***** MATERIAL PROVIDED

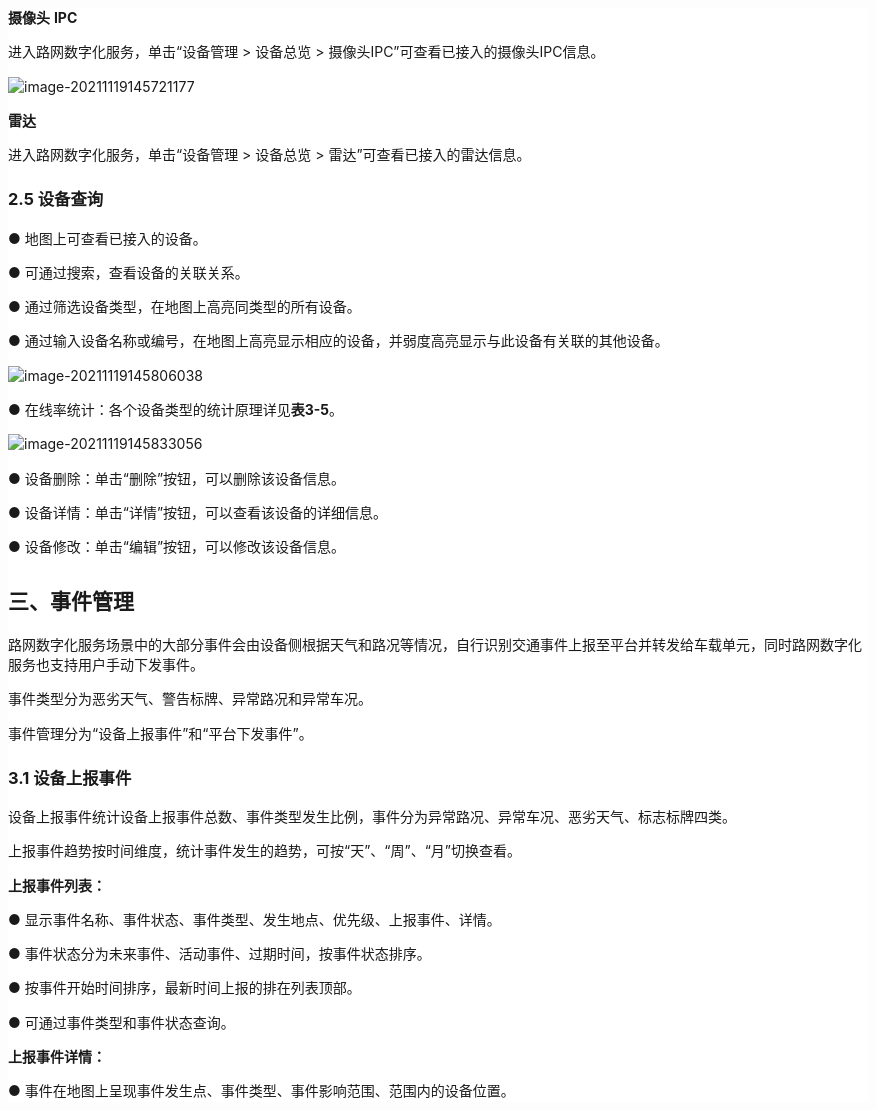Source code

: **摄像头** **IPC**

进入路网数字化服务，单击“设备管理 > 设备总览 > 摄像头IPC”可查看已接入的摄像头IPC信息。

![image-20211119145721177](https://gitee.com/er-huomeng/l-img/raw/master/image-20211119145721177.png)

**雷达**

进入路网数字化服务，单击“设备管理 > 设备总览 > 雷达”可查看已接入的雷达信息。

### 2.5 设备查询

● 地图上可查看已接入的设备。

● 可通过搜索，查看设备的关联关系。

● 通过筛选设备类型，在地图上高亮同类型的所有设备。

● 通过输入设备名称或编号，在地图上高亮显示相应的设备，并弱度高亮显示与此设备有关联的其他设备。

![image-20211119145806038](https://gitee.com/er-huomeng/l-img/raw/master/image-20211119145806038.png)

● 在线率统计：各个设备类型的统计原理详见**表3-5**。

![image-20211119145833056](https://gitee.com/er-huomeng/l-img/raw/master/image-20211119145833056.png)

● 设备删除：单击“删除”按钮，可以删除该设备信息。

● 设备详情：单击“详情”按钮，可以查看该设备的详细信息。

● 设备修改：单击“编辑”按钮，可以修改该设备信息。

## 三、事件管理

路网数字化服务场景中的大部分事件会由设备侧根据天气和路况等情况，自行识别交通事件上报至平台并转发给车载单元，同时路网数字化服务也支持用户手动下发事件。

事件类型分为恶劣天气、警告标牌、异常路况和异常车况。

事件管理分为“设备上报事件”和“平台下发事件”。

### 3.1 设备上报事件

设备上报事件统计设备上报事件总数、事件类型发生比例，事件分为异常路况、异常车况、恶劣天气、标志标牌四类。

上报事件趋势按时间维度，统计事件发生的趋势，可按“天”、“周”、“月”切换查看。

**上报事件列表：**

● 显示事件名称、事件状态、事件类型、发生地点、优先级、上报事件、详情。

● 事件状态分为未来事件、活动事件、过期时间，按事件状态排序。

● 按事件开始时间排序，最新时间上报的排在列表顶部。

● 可通过事件类型和事件状态查询。

**上报事件详情：**

● 事件在地图上呈现事件发生点、事件类型、事件影响范围、范围内的设备位置。
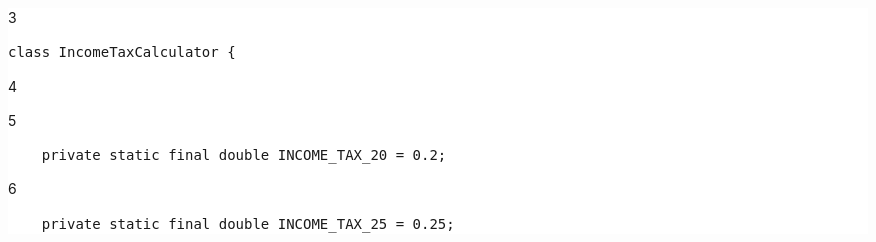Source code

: 
<tr>
<td class="uncovered">
<a name="org.pitest.mutationtest.report.html.SourceFile@510da778_3">
3
</a></td>
<td class="">
<span class="pop">
<a href="#grouporg.pitest.mutationtest.report.html.SourceFile@510da778_3"></a>
<span>
</span>
</span>
</td>
<td class="uncovered"><pre><span class="">class IncomeTaxCalculator {</span></pre></td></tr>


<tr>
<td class="na">
<a name="org.pitest.mutationtest.report.html.SourceFile@510da778_4">
4
</a></td>
<td class="">
<span class="pop">
<a href="#grouporg.pitest.mutationtest.report.html.SourceFile@510da778_4"></a>
<span>
</span>
</span>
</td>
<td class=""><pre><span class=""></span></pre></td></tr>


<tr>
<td class="na">
<a name="org.pitest.mutationtest.report.html.SourceFile@510da778_5">
5
</a></td>
<td class="">
<span class="pop">
<a href="#grouporg.pitest.mutationtest.report.html.SourceFile@510da778_5"></a>
<span>
</span>
</span>
</td>
<td class=""><pre><span class="">    private static final double INCOME_TAX_20 = 0.2;</span></pre></td></tr>


<tr>
<td class="na">
<a name="org.pitest.mutationtest.report.html.SourceFile@510da778_6">
6
</a></td>
<td class="">
<span class="pop">
<a href="#grouporg.pitest.mutationtest.report.html.SourceFile@510da778_6"></a>
<span>
</span>
</span>
</td>
<td class=""><pre><span class="">    private static final double INCOME_TAX_25 = 0.25;</span></pre></td></tr>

**********

- PROBLEM DETAILS:
Collect the lines of the data that carry the word "grouporg".

- COMPLETED EXERCISE:
<a href="#grouporg.pitest.mutationtest.report.html.SourceFile@510da778_3"></a>
<a href="#grouporg.pitest.mutationtest.report.html.SourceFile@510da778_4"></a>
<a href="#grouporg.pitest.mutationtest.report.html.SourceFile@510da778_5"></a>
<a href="#grouporg.pitest.mutationtest.report.html.SourceFile@510da778_6"></a>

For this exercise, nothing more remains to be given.